── Provided information
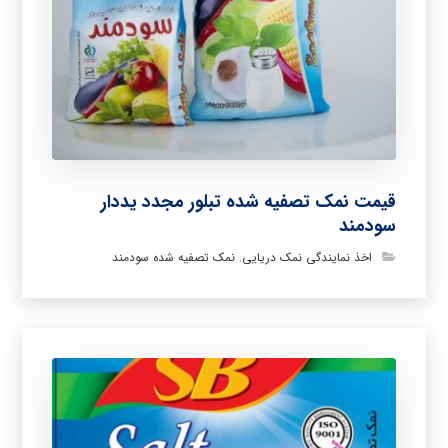
قیمت نمک تصفیه شده تبلور مجدد یددار
سودمند
اخذ نمایندگی نمک دریایی
,
نمک تصفیه شده سودمند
────
# Problem statement
Reproduce every line of text in the data above verbatim, leaving out the pictures.

# Solved exercise
قیمت نمک تصفیه شده تبلور مجدد یددار
سودمند
اخذ نمایندگی نمک دریایی
,
نمک تصفیه شده سودمند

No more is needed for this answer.